In your post, you ask “why wouldn’t [they] go back during the plot itself?” in regards to phone records.

I guarantee they did just that. I’ve worked for AT&T for close to 15 years now, spending most of my time in the network engineering side of the house. Call records on our network can be pulled for many, many months in the past. Getting these call records is probably one of the first things they did in the investigation so they probably weren’t part of this later
NSA request.

Verizon’s network is a little different than ours, despite this, they can probably see most of the same data we can. I can pull call records for a single number, which will give me phone calls, text messages, and internet data sessions. On phone calls & text messages, I can see the length of the call, the number of characters in a text message, the cell site the
call/text was placed on. I can also see the same information for the receiving end of calls or texts.

I can also pull all phone calls/texts placed on a single site for any given time. I would imagine that in a city like Boston, with a fairly high cell site density, you could narrow down the sender/receiver of a call/text to a square mile (or less) fairly easily.

Whenever something like this comes to light, the collective freak-out seems after the fact. Law enforcement already has access to every telecommunications switch through the CALEA program and the DCSNet.
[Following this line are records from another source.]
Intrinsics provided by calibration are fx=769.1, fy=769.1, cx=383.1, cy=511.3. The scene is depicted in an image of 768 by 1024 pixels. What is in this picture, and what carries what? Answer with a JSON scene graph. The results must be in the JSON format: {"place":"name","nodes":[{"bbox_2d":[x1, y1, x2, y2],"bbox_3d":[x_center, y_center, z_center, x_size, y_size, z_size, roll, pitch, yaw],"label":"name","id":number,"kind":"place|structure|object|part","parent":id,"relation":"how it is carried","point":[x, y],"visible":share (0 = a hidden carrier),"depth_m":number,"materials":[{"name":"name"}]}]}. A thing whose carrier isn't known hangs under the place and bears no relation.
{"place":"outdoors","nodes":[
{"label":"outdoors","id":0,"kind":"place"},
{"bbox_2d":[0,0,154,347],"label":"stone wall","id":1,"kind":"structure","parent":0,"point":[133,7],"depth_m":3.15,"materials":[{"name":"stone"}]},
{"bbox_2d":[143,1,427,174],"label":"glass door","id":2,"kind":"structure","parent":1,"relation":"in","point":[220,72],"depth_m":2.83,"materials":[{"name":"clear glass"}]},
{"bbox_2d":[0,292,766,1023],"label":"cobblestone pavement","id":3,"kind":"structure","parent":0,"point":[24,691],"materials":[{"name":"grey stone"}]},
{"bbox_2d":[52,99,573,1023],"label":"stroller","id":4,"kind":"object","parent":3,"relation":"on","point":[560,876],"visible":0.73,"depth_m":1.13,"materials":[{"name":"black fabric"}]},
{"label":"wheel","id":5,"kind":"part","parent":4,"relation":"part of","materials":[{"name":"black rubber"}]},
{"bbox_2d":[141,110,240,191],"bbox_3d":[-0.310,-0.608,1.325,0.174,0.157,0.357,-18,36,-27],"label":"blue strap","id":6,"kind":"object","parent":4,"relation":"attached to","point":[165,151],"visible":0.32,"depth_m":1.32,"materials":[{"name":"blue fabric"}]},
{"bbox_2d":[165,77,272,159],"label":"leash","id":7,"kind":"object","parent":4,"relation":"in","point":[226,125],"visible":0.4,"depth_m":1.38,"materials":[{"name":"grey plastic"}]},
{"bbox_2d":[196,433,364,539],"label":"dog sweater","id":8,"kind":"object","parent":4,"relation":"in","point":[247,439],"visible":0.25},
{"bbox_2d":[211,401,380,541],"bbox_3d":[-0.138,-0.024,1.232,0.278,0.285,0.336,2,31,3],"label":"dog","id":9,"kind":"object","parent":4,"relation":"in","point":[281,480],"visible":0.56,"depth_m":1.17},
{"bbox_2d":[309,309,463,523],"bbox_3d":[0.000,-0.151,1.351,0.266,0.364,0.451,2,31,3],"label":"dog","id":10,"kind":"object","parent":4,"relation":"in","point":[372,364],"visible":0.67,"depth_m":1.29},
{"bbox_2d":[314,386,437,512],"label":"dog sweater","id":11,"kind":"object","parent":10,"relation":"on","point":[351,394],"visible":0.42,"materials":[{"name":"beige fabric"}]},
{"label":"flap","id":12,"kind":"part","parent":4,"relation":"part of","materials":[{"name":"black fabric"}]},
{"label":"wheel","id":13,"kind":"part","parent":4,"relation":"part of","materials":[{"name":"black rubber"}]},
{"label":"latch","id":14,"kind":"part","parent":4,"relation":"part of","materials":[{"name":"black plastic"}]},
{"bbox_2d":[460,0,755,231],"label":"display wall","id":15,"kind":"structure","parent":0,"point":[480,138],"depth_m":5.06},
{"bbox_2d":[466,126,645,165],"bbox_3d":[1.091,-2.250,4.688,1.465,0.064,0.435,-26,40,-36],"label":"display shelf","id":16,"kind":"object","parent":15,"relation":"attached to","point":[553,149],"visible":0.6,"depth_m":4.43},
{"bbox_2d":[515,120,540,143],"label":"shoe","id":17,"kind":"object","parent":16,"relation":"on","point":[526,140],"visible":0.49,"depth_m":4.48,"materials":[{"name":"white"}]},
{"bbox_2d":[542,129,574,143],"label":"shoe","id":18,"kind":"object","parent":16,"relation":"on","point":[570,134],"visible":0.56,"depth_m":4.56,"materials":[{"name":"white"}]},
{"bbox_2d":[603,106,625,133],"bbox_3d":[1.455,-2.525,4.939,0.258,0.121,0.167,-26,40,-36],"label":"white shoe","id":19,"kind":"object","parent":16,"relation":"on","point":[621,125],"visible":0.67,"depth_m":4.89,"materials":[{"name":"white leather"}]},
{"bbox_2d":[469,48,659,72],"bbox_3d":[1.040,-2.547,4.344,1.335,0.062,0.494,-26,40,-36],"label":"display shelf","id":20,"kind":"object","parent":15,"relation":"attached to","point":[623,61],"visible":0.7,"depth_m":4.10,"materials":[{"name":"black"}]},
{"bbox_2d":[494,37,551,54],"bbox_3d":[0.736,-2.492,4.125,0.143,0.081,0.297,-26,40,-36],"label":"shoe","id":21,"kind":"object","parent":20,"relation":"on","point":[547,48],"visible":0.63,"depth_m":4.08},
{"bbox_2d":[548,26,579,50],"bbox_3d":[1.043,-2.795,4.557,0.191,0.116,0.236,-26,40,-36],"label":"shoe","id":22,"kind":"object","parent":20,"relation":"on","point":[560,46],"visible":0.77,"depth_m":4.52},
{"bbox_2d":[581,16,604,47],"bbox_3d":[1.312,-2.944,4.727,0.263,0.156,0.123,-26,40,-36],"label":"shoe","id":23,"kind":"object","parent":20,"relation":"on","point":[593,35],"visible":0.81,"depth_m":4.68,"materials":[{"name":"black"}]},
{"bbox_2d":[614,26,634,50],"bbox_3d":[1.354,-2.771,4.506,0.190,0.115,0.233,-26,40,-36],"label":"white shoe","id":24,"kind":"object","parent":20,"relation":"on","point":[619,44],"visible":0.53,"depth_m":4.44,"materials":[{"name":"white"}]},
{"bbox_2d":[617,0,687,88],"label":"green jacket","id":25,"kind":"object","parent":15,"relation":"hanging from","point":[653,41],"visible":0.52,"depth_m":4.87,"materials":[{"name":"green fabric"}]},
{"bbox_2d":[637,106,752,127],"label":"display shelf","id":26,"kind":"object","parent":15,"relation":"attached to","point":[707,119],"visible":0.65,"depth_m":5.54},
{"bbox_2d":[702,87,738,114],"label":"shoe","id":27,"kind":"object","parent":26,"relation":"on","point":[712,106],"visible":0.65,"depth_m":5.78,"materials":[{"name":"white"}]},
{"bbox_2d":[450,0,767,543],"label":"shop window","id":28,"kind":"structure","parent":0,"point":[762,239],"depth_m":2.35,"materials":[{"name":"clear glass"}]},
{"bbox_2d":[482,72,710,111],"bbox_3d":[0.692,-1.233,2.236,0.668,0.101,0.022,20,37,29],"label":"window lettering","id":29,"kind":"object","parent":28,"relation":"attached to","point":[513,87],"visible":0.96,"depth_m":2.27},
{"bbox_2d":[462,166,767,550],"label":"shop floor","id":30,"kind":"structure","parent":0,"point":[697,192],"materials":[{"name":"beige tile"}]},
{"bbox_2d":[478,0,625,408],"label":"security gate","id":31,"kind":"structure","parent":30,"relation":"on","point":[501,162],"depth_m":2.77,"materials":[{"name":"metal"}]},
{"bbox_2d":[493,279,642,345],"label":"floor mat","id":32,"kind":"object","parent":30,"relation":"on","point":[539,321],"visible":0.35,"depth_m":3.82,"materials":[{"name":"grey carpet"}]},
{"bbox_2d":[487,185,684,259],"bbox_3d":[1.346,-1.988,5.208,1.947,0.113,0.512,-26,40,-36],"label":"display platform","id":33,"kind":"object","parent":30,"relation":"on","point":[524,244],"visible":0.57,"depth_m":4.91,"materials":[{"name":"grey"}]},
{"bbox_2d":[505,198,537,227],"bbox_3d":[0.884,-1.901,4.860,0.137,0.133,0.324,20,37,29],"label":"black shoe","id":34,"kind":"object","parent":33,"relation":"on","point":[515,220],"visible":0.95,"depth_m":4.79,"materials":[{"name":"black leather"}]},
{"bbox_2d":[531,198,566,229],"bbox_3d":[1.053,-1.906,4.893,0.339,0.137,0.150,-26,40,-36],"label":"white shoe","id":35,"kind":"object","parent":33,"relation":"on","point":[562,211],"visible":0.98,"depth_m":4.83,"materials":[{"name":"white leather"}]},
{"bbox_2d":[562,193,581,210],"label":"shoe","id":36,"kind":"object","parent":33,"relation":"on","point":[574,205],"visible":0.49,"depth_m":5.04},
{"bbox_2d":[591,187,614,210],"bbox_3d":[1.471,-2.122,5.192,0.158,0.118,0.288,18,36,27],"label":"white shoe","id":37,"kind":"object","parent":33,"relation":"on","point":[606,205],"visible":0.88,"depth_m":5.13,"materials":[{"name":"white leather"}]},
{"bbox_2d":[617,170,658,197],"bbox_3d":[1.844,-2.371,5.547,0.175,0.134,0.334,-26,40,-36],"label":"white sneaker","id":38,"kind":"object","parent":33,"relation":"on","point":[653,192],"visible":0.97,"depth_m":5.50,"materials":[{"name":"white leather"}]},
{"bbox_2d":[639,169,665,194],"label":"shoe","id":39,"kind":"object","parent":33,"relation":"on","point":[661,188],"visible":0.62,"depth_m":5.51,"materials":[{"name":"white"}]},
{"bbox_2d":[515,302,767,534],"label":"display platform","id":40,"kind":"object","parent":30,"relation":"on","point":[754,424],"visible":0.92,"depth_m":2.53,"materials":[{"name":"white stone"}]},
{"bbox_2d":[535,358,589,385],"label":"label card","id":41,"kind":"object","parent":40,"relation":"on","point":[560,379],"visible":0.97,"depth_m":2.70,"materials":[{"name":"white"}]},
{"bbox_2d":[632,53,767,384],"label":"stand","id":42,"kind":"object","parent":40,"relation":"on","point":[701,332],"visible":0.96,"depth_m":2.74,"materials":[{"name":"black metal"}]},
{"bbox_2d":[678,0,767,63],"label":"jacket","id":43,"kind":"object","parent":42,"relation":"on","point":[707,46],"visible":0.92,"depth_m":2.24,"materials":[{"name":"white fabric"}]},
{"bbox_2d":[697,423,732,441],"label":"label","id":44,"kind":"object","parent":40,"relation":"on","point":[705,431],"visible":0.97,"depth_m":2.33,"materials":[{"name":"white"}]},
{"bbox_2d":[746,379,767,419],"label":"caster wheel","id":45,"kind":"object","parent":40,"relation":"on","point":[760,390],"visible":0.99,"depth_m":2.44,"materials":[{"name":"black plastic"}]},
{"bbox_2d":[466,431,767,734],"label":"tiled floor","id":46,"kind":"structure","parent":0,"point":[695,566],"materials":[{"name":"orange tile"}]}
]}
These things are real, I know for a fact that no new telecommunications switch is turned on until these things are in place and working.

“Privacy” is a thing of the past as far as electronic communications go – the only “protection” we have is the sheer volume of stuff flying around, but every year that protection gets less and less as computers get better at sifting through everything (and they’re really already “good enough” they just don’t have the horsepower to keep up in real time).